L'adhésion de la Türkiye à l'Union européenne restera hors de portée tant que le bloc n'opérera pas un changement fondamental de sa position politique, a déclaré dimanche le ministre turc des Affaires étrangères, Hakan Fidan, accusant Bruxelles d'exclure la Türkiye sur la base de critères identitaires, religieux et civilisationnels.
Dans une interview accordée à Sky News Arabia, Fidan a estimé que, malgré des intérêts communs sans précédent entre la Türkiye et l'UE, un obstacle plus profond et enraciné continue d'entraver tout progrès.
"Tant que l'Union européenne maintiendra sa position politique actuelle à l'égard d’Ankara, je ne crois pas que la Türkiye pourrait devenir membre de l'UE", a déploré Fidan, soulignant que l'impasse relève davantage de la perception et de l'idéologie que de désaccords purement politiques.
La politique identitaire bloque l'adhésion de la Türkiye
Fidan a affirmé que la position de l'UE vis‑à‑vis de la Türkiye était guidée par ce qu'il a qualifié de "mentalité identitaire", qui, selon lui, rend l'adhésion impossible même si les critères formels sont remplis.
Bien que la Türkiye soit candidate officielle à l'UE depuis plus de vingt ans, les négociations ont été à plusieurs reprises bloquées.
D'après le chef de la diplomatie turque, cette impasse reflète un blocage politique et culturel plus vaste, l'UE évaluant la Türkiye à travers un prisme qu'il juge fondamentalement incompatible avec une intégration véritable.
L'intégration européenne: une inclusion civilisationnelle insuffisante
Fidan, qui a appelé à une remise en question plus large du projet européen, a soutenu que, malgré le succès de l'UE à établir un système supranational dépassant l'autorité des États‑nations, cette réussite n'a pas permis d'accueillir une véritable diversité civilisationnelle.

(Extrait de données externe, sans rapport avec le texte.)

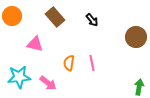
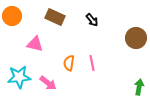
brown rectangle: rotated 24 degrees counterclockwise
brown circle: moved 1 px down
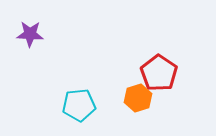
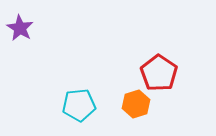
purple star: moved 10 px left, 6 px up; rotated 28 degrees clockwise
orange hexagon: moved 2 px left, 6 px down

"L’UE est parvenue à devenir une institution supranationale, mais elle n’a pas su devenir une institution supra‑civilisationnelle", a affirmé Fidan, estimant que l'exclusion de la Türkiye puise ses racines dans des perceptions de différences religieuses et civilisationnelles.
Il a présenté le problème comme une question d'identité plutôt que de critères techniques non remplis, suggérant que ce sont les frontières culturelles, et non des lacunes politiques, qui expliquent en grande partie le blocage de la candidature turque.
L'ordre mondial repose sur l'inclusion des civilisations
En conclusion, Fidan a rattaché l'impasse de l'adhésion de la Türkiye à l'UE à des défis mondiaux plus larges, soutenant que les problèmes les plus urgents du monde ne se résolvent pas par des approches d'exclusion mais par des modèles de coopération inclusifs réunissant différentes civilisations.
Selon le responsable turc, l'avenir de l'humanité dépend de la capacité des civilisations à coexister dans un cadre commun, une critique implicite de l'incapacité, selon lui, de l'UE à atteindre cet idéal dans sa relation avec la Türkiye.